We also continued to struggle with the issues of having premature twins. Our twins required a chemistry lab in our kitchen with breast milk, formula to fortify the breastmilk to be higher in caloric intake, vitamins, medications, etc. The babies had doctor’s appointments all the time…eye doctor at Mass Eye and Ear every two weeks, pediatrician visits several times a week, a visiting nurse for weight checks every week, pediatric GI doctors every week, and the MGH Newborn Developmental clinic. Grace also went to a clinic at Children’s for her hemangioma on her liver. Both kids also had Early Intervention coming every other week as well to be assessed on their development. These appointments took over our lives in the beginning and it was stressful getting them to the appointments and hearing what the doctors had to say. The appointments also threw off their schedule, which stressed me out.
In addition to extreme sleep deprivation and a ton of doctor’s appointments, I also struggled with the extreme anxiety having them home and being a first-time mother. After watching your baby’s heart rate drop several times an hour for weeks and weeks and then you suddenly have them off the monitors, it’s beyond stressful. At first, I’d get up several times a night just to check to see if they were still breathing. I’d constantly research SIDS because it was my worst fear. I started having panic attacks as the day was ending and the night was upon us because I knew I wouldn’t sleep and I’d worry all night. I struggled with post-partum depression and PTSD. I felt depressed, sad and lonely even though I was constantly surrounded by people. I would have flashbacks of seeing my babies in their tiny isolettes and need to rush up to take a shower so I could cry in private. I was also extremely jealous and angry of anyone with one healthy baby. For premature twin moms, one healthy baby looks like a breeze and I was so jealous of having that one on one time with a single baby. I was also mourning my old life of being able to just go out when I wanted to or sleep for more than a two-hour window at a time. I loved my babies but I struggled to like myself and my new life. Side note- Eventually I did go see a Social Worker about my post-partum issues. It was immensely helpful and I’d recommend her to anyone struggling with any of these issues. They are so common and I’m happy to talk about it one on one.

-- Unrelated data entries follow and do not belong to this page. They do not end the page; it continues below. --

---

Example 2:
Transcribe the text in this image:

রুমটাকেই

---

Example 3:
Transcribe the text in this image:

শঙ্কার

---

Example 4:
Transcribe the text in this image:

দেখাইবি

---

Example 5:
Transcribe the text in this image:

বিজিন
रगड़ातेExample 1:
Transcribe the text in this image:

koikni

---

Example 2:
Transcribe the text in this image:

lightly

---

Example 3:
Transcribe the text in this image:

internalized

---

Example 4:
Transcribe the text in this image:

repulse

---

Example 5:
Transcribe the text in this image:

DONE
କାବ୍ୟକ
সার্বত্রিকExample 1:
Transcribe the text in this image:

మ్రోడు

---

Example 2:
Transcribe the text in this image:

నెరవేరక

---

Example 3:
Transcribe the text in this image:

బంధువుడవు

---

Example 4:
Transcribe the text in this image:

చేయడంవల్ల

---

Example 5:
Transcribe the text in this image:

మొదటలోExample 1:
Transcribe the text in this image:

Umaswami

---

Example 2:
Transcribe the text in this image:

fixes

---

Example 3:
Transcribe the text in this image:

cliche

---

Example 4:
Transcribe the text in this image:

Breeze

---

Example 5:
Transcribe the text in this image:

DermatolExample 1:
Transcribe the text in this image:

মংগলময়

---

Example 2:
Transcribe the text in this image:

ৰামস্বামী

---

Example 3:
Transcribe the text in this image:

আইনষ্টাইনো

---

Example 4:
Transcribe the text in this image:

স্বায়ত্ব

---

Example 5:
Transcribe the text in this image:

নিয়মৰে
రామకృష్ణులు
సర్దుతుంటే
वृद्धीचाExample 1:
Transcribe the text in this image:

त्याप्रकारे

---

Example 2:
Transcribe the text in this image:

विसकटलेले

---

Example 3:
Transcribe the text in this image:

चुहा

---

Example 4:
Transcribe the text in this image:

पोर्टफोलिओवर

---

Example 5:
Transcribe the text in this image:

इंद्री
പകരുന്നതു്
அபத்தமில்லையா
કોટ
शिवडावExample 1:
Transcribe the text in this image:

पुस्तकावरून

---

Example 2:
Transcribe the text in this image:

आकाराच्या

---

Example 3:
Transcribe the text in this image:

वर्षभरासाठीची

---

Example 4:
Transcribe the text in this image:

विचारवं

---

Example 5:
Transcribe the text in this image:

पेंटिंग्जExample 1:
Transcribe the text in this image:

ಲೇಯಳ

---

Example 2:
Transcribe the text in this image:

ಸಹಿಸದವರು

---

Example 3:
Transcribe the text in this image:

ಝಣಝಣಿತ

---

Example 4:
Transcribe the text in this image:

The first several weeks were extremely rough but like most tough times, they do eventually begin to end. The no sleep, lots of feeding and pumping and trying to adjust to a completely different life that we hadn’t signed up for eventually got easier. When Grace and Cole went to the pediatrician on their three month visit (May 1st), Grace had reached the weight of 7lbs, which is considered a typical newborn weight. At that point, we had the permission of the pediatrician to stop waking the babies in the middle of the night for feedings. At that point, we could wait for one to wake up to be fed and at that point, we would wake the other one to keep them on the same schedule. The first night we had that permission, the babies had their bottle at 10pm and slept until 5am (this was not the new normal but it did help a couple of times a week!). It was amazing! We also just became more comfortable… the stuff that originally stressed us out because more routine. We also had a huge support network of other twin moms and nurses to bounce ideas off of and to feel that it was okay to not have all the answers. It was the start of the process to beginning to feel human again.